Before-and-after object listings
┄┄┄┄┄┄

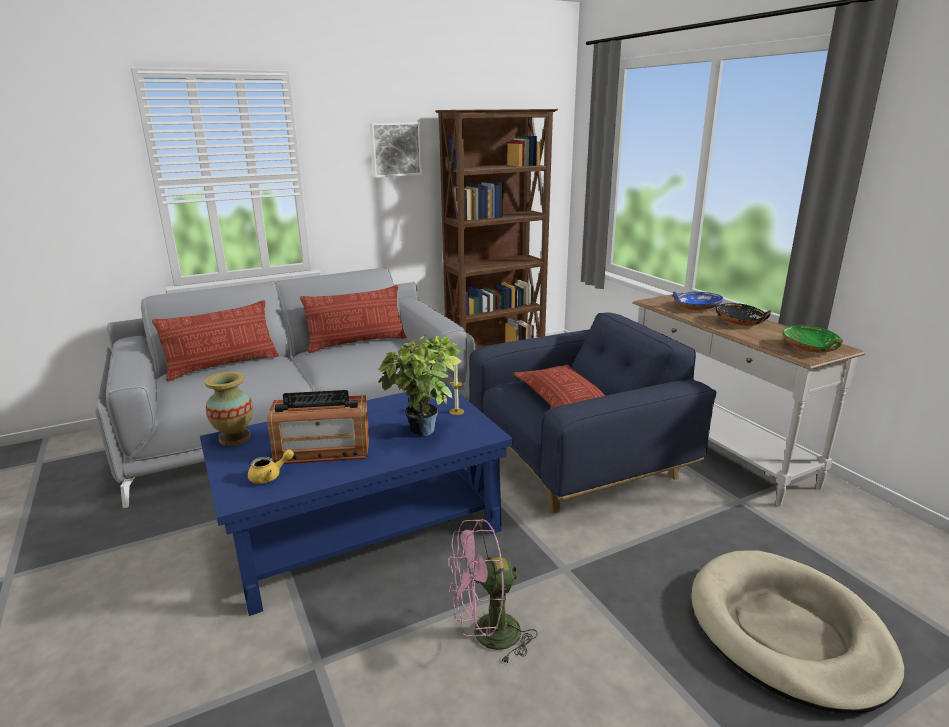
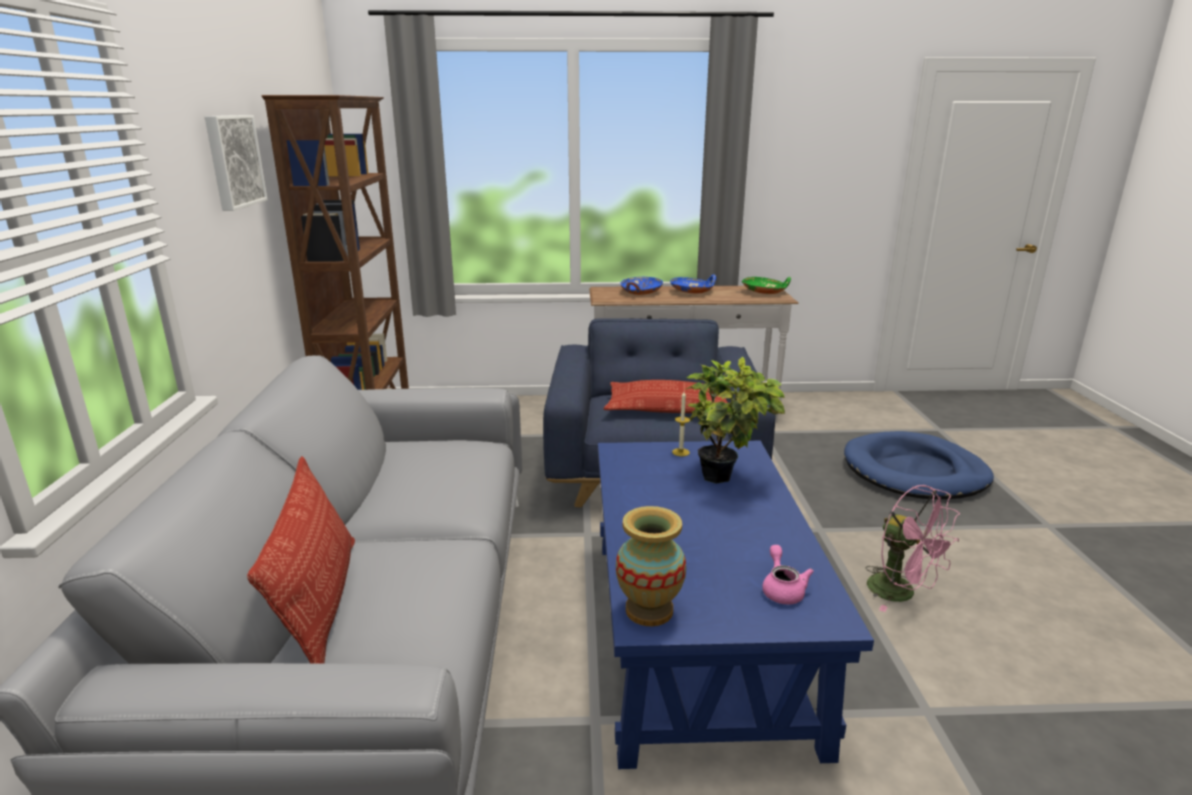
camera: 65 degrees left, 0 degrees up
(270, 476) = (782, 589): yellow teapot -> pink teapot
(322, 450) = (729, 544): radio -> none
(357, 343) = (386, 471): pillow -> none
(486, 636) = (901, 593): pink fan -> pink fan turned 45 degrees counterclockwise
(740, 322) = (692, 292): black bowl -> blue bowl
(787, 632) = (914, 472): beige dog bed -> blue dog bed

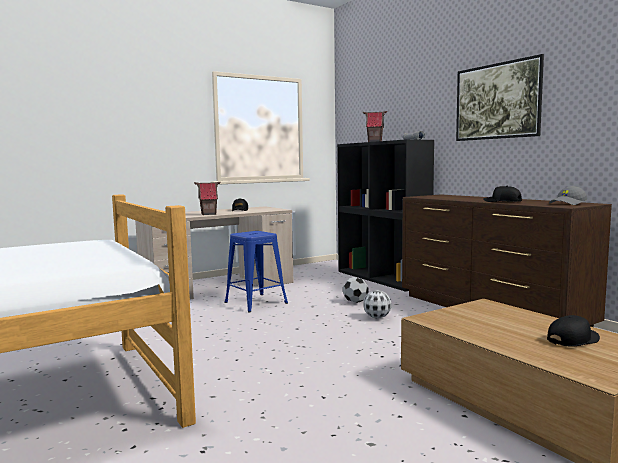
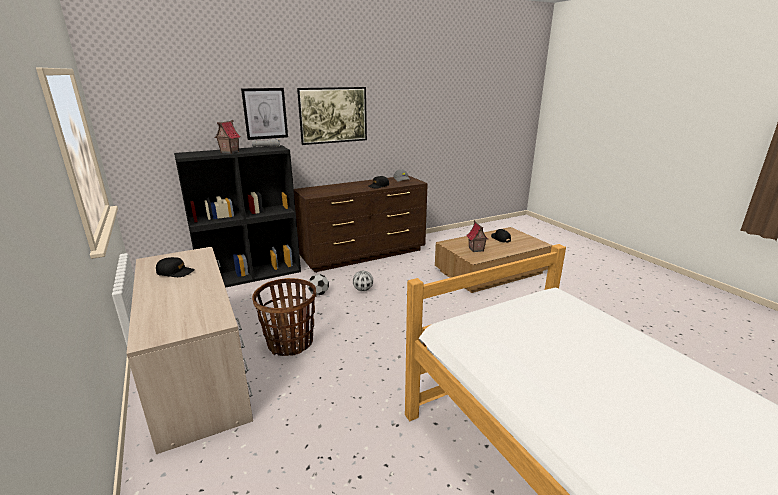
camera: 85 degrees left, 15 degrees up
(208, 214) = (203, 290): toy house -> toy house (476, 249)
(255, 302) = (290, 343): blue stool -> basket
(428, 105) = (265, 113): none -> picture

┄┄┄┄┄┄

- **Your assignment**: Could you reproduce the records above exactly, leaving out the pictures?

- **The completed task**:
camera: 65 degrees left, 0 degrees up
(270, 476) = (782, 589): yellow teapot -> pink teapot
(322, 450) = (729, 544): radio -> none
(357, 343) = (386, 471): pillow -> none
(486, 636) = (901, 593): pink fan -> pink fan turned 45 degrees counterclockwise
(740, 322) = (692, 292): black bowl -> blue bowl
(787, 632) = (914, 472): beige dog bed -> blue dog bed

camera: 85 degrees left, 15 degrees up
(208, 214) = (203, 290): toy house -> toy house (476, 249)
(255, 302) = (290, 343): blue stool -> basket
(428, 105) = (265, 113): none -> picture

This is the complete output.